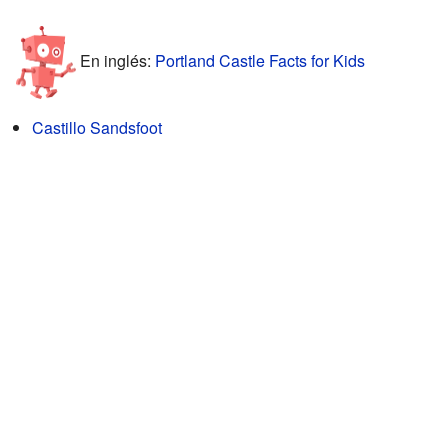
En inglés:
Portland Castle Facts for Kids
Castillo Sandsfoot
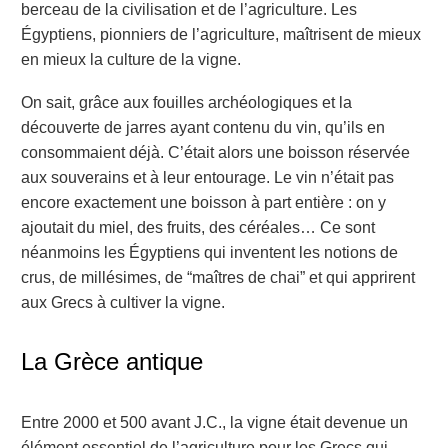
berceau de la civilisation et de l’agriculture. Les
Égyptiens, pionniers de l’agriculture, maîtrisent de mieux
en mieux la culture de la vigne.
On sait, grâce aux fouilles archéologiques et la
découverte de jarres ayant contenu du vin, qu’ils en
consommaient déjà. C’était alors une boisson réservée
aux souverains et à leur entourage. Le vin n’était pas
encore exactement une boisson à part entière : on y
ajoutait du miel, des fruits, des céréales… Ce sont
néanmoins les Égyptiens qui inventent les notions de
crus, de millésimes, de “maîtres de chai” et qui apprirent
aux Grecs à cultiver la vigne.
La Grèce antique
Entre 2000 et 500 avant J.C., la vigne était devenue un
élément essentiel de l’agriculture pour les Grecs qui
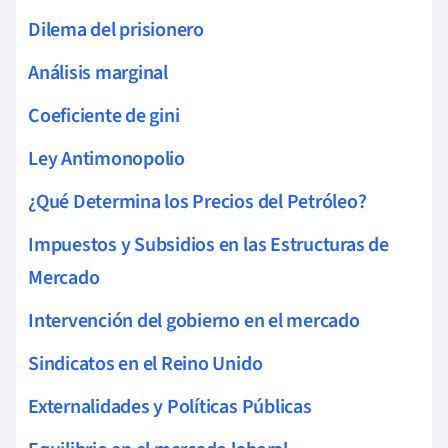
Dilema del prisionero
Análisis marginal
Coeficiente de gini
Ley Antimonopolio
¿Qué Determina los Precios del Petróleo?
Impuestos y Subsidios en las Estructuras de
Mercado
Intervención del gobierno en el mercado
Sindicatos en el Reino Unido
Externalidades y Políticas Públicas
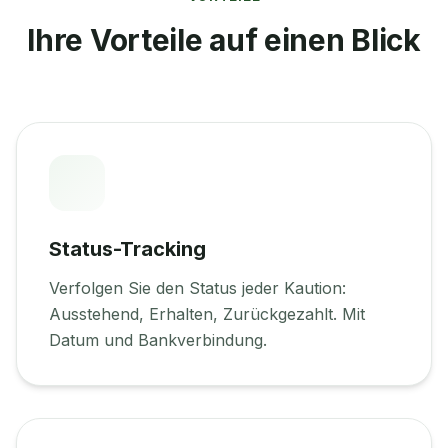
Ihre Vorteile auf einen Blick
Status-Tracking
Verfolgen Sie den Status jeder Kaution:
Ausstehend, Erhalten, Zurückgezahlt. Mit
Datum und Bankverbindung.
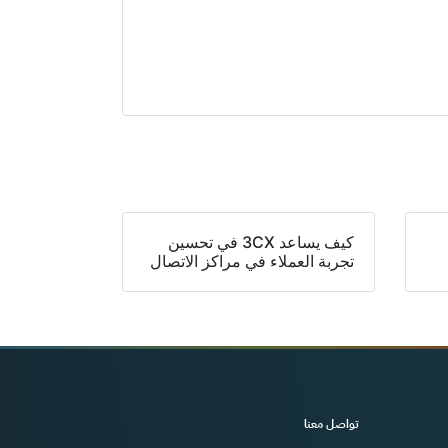
كيف يساعد 3CX في تحسين
تجربة العملاء في مراكز الاتصال
تواصل معنا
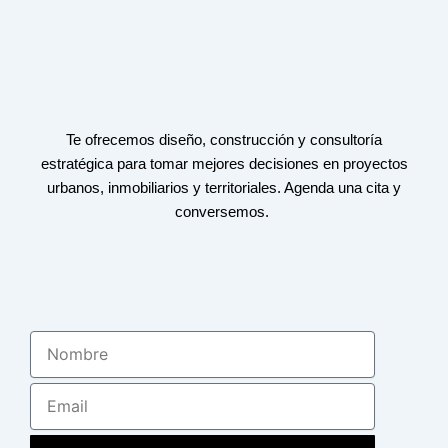
Te ofrecemos diseño, construcción y consultoría
estratégica para tomar mejores decisiones en proyectos
urbanos, inmobiliarios y territoriales. Agenda una cita y
conversemos.
Nombre
Email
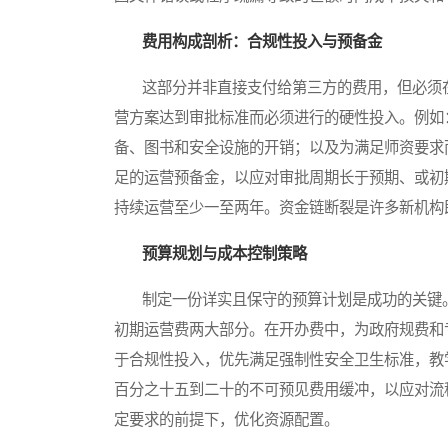
费用构成剖析：合规性投入与预备金
这部分并非直接支付给第三方的费用，但必须在
营方案达到审批标准而必须进行的硬性投入。例如
备、图书和安全设施的开销；以及为满足师资要求
足的运营预备金，以应对审批周期长于预期、或初
持续运营至少一至两年。资金链断裂是许多新机构
预算规划与成本控制策略
制定一份详实且保守的预算计划是成功的关键。
初期运营费两大部分。在开办费中，为政府规费和
于合规性投入，优先满足强制性安全卫生标准，教
百分之十五到二十的不可预见费用缓冲，以应对流
定要求的前提下，优化资源配置。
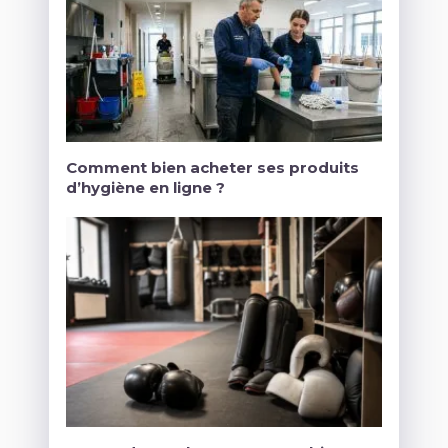
Comment bien acheter ses produits
d’hygiène en ligne ?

* [What needs to be done] Can you write out all the rows above again with "vigne" swapped for "vignoble" everywhere, changing nothing else and leaving the pictures out?

* [Reply to the task]
En inglés:
Portland Castle Facts for Kids
Castillo Sandsfoot
berceau de la civilisation et de l’agriculture. Les
Égyptiens, pionniers de l’agriculture, maîtrisent de mieux
en mieux la culture de la vignoble.
On sait, grâce aux fouilles archéologiques et la
découverte de jarres ayant contenu du vin, qu’ils en
consommaient déjà. C’était alors une boisson réservée
aux souverains et à leur entourage. Le vin n’était pas
encore exactement une boisson à part entière : on y
ajoutait du miel, des fruits, des céréales… Ce sont
néanmoins les Égyptiens qui inventent les notions de
crus, de millésimes, de “maîtres de chai” et qui apprirent
aux Grecs à cultiver la vignoble.
La Grèce antique
Entre 2000 et 500 avant J.C., la vignoble était devenue un
élément essentiel de l’agriculture pour les Grecs qui
Dilema del prisionero
Análisis marginal
Coeficiente de gini
Ley Antimonopolio
¿Qué Determina los Precios del Petróleo?
Impuestos y Subsidios en las Estructuras de
Mercado
Intervención del gobierno en el mercado
Sindicatos en el Reino Unido
Externalidades y Políticas Públicas
Ihre Vorteile auf einen Blick
Status-Tracking
Verfolgen Sie den Status jeder Kaution:
Ausstehend, Erhalten, Zurückgezahlt. Mit
Datum und Bankverbindung.
كيف يساعد 3CX في تحسين
تجربة العملاء في مراكز الاتصال
تواصل معنا
Te ofrecemos diseño, construcción y consultoría
estratégica para tomar mejores decisiones en proyectos
urbanos, inmobiliarios y territoriales. Agenda una cita y
conversemos.
Nombre
Email
费用构成剖析：合规性投入与预备金
这部分并非直接支付给第三方的费用，但必须在
营方案达到审批标准而必须进行的硬性投入。例如
备、图书和安全设施的开销；以及为满足师资要求
足的运营预备金，以应对审批周期长于预期、或初
持续运营至少一至两年。资金链断裂是许多新机构
预算规划与成本控制策略
制定一份详实且保守的预算计划是成功的关键。
初期运营费两大部分。在开办费中，为政府规费和
于合规性投入，优先满足强制性安全卫生标准，教
百分之十五到二十的不可预见费用缓冲，以应对流
定要求的前提下，优化资源配置。
Comment bien acheter ses produits
d’hygiène en ligne ?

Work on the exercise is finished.